The new study puts MOND under pressure on these scales. “We were able to essentially rule out one popular alternative in this analysis,” Pardo said. “This is a particularly clean test because it looks at how things are moving right now, not just how structure formed over time.”

Gravity study makes a case for dark matter
Lines run from a galaxy through a galaxy cluster in a square, bending as they exit the clusterThis sketch shows paths of light from a distant galaxy that is being gravitationally lensed by a foreground cluster. (Image source: NASA; ESA.)

The findings also speak to one of the biggest open questions in physics: What is the universe made of?

If gravity behaves as expected on these vast scales, then the motions of galaxies and galaxy clusters are still best explained by extra mass — mass we can’t see.

“Our results suggest that the standard theory of gravity works really well,” said Patricio Gallardo, a research associate at the University of Pennsylvania and lead author of the study. “If that’s the case, then we do need dark matter to explain the rotations of galaxies and the movements of galaxies within clusters.”

In other words, the study doesn’t detect dark matter directly. But by narrowing the alternatives, it strengthens the argument that something unseen is out there.

Gallardo says he was surprised just how well the basic rule still holds up. “It’s kind of amazing. Newton was thinking about planets in the solar system. And now we’re testing the same rule on galaxy clusters separated by hundreds of millions of light-years — and it still works.”

Why the scale matters — and what’s next

The study, one of the largest-scale direct tests of gravity to date, probes distances far beyond anything previously measured in this way.

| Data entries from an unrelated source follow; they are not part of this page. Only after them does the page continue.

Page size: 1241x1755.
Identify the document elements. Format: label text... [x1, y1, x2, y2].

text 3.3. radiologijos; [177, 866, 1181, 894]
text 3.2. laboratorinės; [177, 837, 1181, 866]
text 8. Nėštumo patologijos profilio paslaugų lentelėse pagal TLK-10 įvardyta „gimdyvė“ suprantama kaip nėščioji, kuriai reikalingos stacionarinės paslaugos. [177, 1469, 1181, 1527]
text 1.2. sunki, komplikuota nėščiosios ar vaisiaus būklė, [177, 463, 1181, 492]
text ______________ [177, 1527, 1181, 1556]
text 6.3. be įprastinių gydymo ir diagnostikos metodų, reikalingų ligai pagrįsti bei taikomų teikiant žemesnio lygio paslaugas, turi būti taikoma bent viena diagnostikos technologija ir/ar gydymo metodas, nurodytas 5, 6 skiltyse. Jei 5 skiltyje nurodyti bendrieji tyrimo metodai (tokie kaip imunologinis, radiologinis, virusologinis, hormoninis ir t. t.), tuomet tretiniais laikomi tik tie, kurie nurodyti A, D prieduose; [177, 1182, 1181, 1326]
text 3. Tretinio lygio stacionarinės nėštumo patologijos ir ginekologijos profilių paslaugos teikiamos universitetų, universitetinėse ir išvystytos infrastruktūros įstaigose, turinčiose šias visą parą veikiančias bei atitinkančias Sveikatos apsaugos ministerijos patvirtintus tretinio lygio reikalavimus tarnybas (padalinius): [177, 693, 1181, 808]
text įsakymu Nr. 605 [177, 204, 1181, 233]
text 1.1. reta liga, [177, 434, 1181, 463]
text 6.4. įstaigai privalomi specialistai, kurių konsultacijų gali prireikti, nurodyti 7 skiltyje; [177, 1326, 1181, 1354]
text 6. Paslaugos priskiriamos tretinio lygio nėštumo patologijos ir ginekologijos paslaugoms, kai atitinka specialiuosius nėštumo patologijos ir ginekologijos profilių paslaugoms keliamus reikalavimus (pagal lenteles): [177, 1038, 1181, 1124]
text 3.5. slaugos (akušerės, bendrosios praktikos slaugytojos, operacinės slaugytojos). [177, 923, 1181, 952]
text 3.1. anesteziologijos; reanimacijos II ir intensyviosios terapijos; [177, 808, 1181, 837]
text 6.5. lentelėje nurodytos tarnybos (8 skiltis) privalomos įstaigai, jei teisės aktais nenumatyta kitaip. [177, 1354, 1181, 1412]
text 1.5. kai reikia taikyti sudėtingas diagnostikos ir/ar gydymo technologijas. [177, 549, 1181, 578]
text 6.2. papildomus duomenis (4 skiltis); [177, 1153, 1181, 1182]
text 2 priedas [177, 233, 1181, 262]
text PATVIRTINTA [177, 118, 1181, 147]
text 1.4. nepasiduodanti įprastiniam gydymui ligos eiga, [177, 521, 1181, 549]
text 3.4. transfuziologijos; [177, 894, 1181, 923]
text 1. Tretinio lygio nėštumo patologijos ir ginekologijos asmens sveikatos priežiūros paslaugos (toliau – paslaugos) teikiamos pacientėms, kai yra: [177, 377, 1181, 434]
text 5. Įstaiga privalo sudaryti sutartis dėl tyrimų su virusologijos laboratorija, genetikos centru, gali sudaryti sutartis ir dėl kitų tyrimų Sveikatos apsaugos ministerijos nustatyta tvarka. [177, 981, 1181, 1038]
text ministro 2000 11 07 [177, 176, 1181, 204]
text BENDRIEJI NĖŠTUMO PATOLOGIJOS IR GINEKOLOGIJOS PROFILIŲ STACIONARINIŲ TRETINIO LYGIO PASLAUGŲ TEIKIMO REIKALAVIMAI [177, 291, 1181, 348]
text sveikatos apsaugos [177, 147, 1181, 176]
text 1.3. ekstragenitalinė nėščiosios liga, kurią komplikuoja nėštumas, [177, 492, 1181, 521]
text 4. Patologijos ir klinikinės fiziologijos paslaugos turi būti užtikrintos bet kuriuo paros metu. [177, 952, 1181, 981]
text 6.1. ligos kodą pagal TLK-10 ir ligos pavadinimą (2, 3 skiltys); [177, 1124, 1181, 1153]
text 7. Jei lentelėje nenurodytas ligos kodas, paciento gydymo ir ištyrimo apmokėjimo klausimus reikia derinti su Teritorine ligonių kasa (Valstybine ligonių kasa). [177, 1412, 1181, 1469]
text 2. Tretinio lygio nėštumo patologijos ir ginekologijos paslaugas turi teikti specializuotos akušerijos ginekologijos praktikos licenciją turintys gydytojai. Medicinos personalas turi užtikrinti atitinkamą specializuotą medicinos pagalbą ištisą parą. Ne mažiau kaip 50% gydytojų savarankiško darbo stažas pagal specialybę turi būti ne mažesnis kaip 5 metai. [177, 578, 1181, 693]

That scale matters because scientists want to know whether the laws of physics are truly universal — the same everywhere, from Earth to the farthest reaches of space. So far, the results suggest they are.

The work also opens the door to even more precise tests. Upcoming surveys and telescopes are expected to collect far more data, allowing researchers to push these measurements further.

“With better data, we can start looking for even tiny deviations,” Gallardo said. “If there’s any new physics hiding out there, this is one way we might find it.”

What this test can’t answer yet

The test probes enormous distances, but it doesn’t cover every scale or environment in the universe. Also, the signal the researchers measured is extremely subtle, and the analysis depends on combining data from hundreds of thousands of galaxies. That means the results rely on statistical methods and high quality probes of galaxies and the cosmic microwave background.

“There are some technical limitations, especially when applying this to alternative theories like MOND,” Pardo said. “But overall, this is a pretty clean test.”

Gallardo added that the precision of the measurement, which is still limited by the amount of available data, should improve.

“As we get larger galaxy samples and better observations, we’ll be able to tighten these constraints,” he said.

For now, the takeaway is simple: Across vast distances, gravity still seems to follow the same basic rule first written down in the 1600s — quietly guiding galaxy clusters, just as it guides falling apples.